**Problem requirements**. Output exactly the lines that run from the start of the records to the line with "zona esterna con", counting both ends, and skip the pictures.

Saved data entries
◆ ◆ ◆ ◆ ◆ ◆ ◆
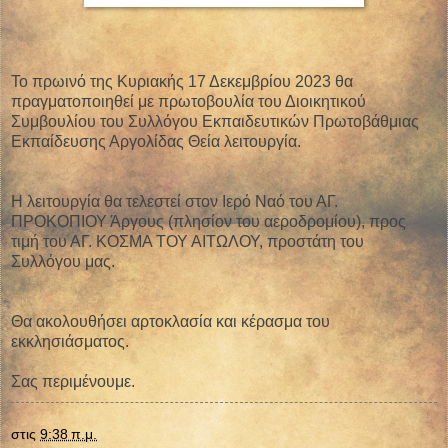
Το πρωινό της Κυριακής 17 Δεκεμβρίου 2023 θα
πραγματοποιηθεί με πρωτοβουλία του Διοικητικού
Συμβουλίου του Συλλόγου Εκπαιδευτικών Πρωτοβάθμιας
Εκπαίδευσης Αργολίδας Θεία λειτουργία.
Η λειτουργία θα τελεστεί στον Ιερό Ναό του ΑΓ.
ΠΡΟΚΟΠΙΟΥ Άργους (πλησίον του αεροδρομίου), προς
τιμή του ΑΓ. ΚΟΣΜΑ ΤΟΥ ΑΙΤΩΛΟΥ, προστάτη του
Συλλόγου μας.
Θα ακολουθήσει αρτοκλασία και κέρασμα του
εκκλησιάσματος.
Σας περιμένουμε.
στις
9:38 π.μ.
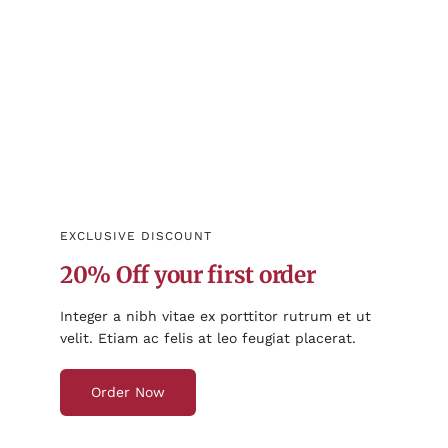
EXCLUSIVE DISCOUNT
20% Off your first order
Integer a nibh vitae ex porttitor rutrum et ut
velit. Etiam ac felis at leo feugiat placerat.
Order Now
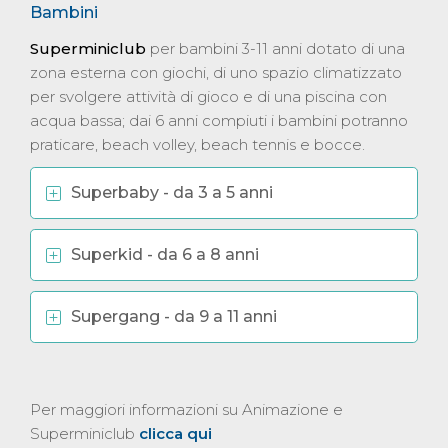
Bambini
Superminiclub
per bambini 3-11 anni dotato di una
zona esterna con giochi, di uno spazio climatizzato
per svolgere attività di gioco e di una piscina con
acqua bassa; dai 6 anni compiuti i bambini potranno
praticare, beach volley, beach tennis e bocce.
Superbaby - da 3 a 5 anni
Superkid - da 6 a 8 anni
Supergang - da 9 a 11 anni
Per maggiori informazioni su Animazione e
Superminiclub
clicca qui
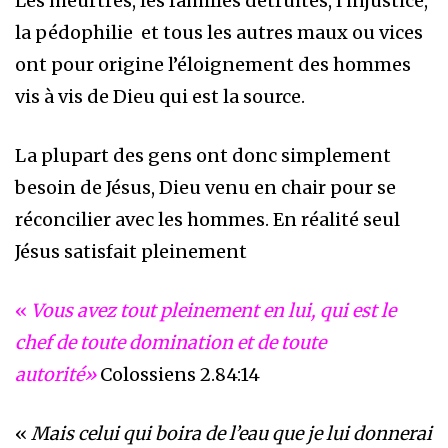
Les meurtres, les familles détruites, l’injustice,
la pédophilie et tous les autres maux ou vices
ont pour origine l’éloignement des hommes
vis à vis de Dieu qui est la source.
La plupart des gens ont donc simplement
besoin de Jésus, Dieu venu en chair pour se
réconcilier avec les hommes. En réalité seul
Jésus satisfait pleinement
«
Vous avez tout pleinement en lui, qui est le
chef de toute domination et de toute
autorité»
Colossiens 2.84:14
«
Mais celui qui boira de l’eau que je lui donnerai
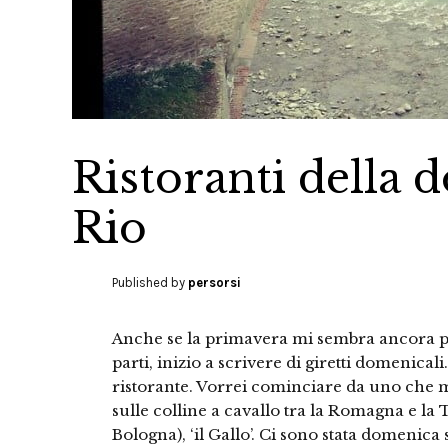
Ristoranti della 
Rio
Published by
persorsi
Anche se la primavera mi sembra ancora p
parti, inizio a scrivere di giretti domenicali
ristorante. Vorrei cominciare da uno che mi
sulle colline a cavallo tra la Romagna e la 
Bologna), ‘il Gallo’. Ci sono stata domenica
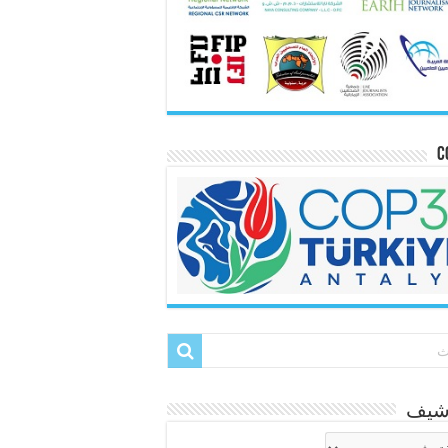
C
رشيف
شيف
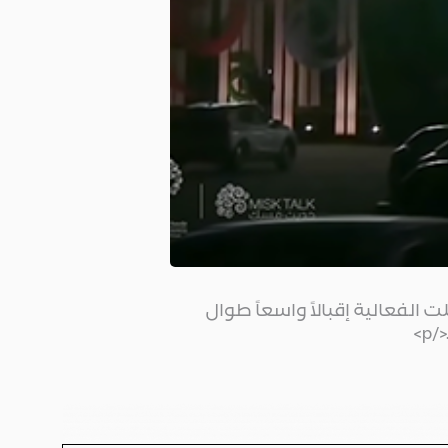
لفعالية إقبالاً واسعاً طوال
>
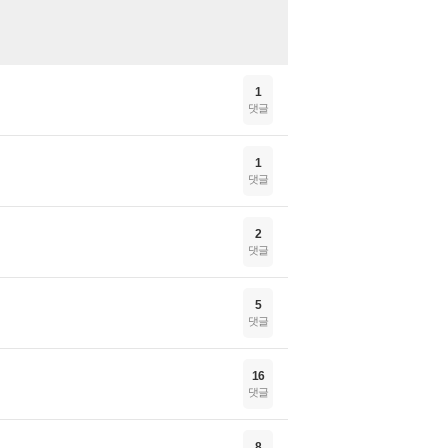
1
댓글
1
댓글
2
댓글
5
댓글
16
댓글
8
◆ ◆ ◆ ◆ ◆ ◆ ◆
**Your solution**.
Το πρωινό της Κυριακής 17 Δεκεμβρίου 2023 θα
πραγματοποιηθεί με πρωτοβουλία του Διοικητικού
Συμβουλίου του Συλλόγου Εκπαιδευτικών Πρωτοβάθμιας
Εκπαίδευσης Αργολίδας Θεία λειτουργία.
Η λειτουργία θα τελεστεί στον Ιερό Ναό του ΑΓ.
ΠΡΟΚΟΠΙΟΥ Άργους (πλησίον του αεροδρομίου), προς
τιμή του ΑΓ. ΚΟΣΜΑ ΤΟΥ ΑΙΤΩΛΟΥ, προστάτη του
Συλλόγου μας.
Θα ακολουθήσει αρτοκλασία και κέρασμα του
εκκλησιάσματος.
Σας περιμένουμε.
στις
9:38 π.μ.
EXCLUSIVE DISCOUNT
20% Off your first order
Integer a nibh vitae ex porttitor rutrum et ut
velit. Etiam ac felis at leo feugiat placerat.
Order Now
Bambini
Superminiclub
per bambini 3-11 anni dotato di una
zona esterna con giochi, di uno spazio climatizzato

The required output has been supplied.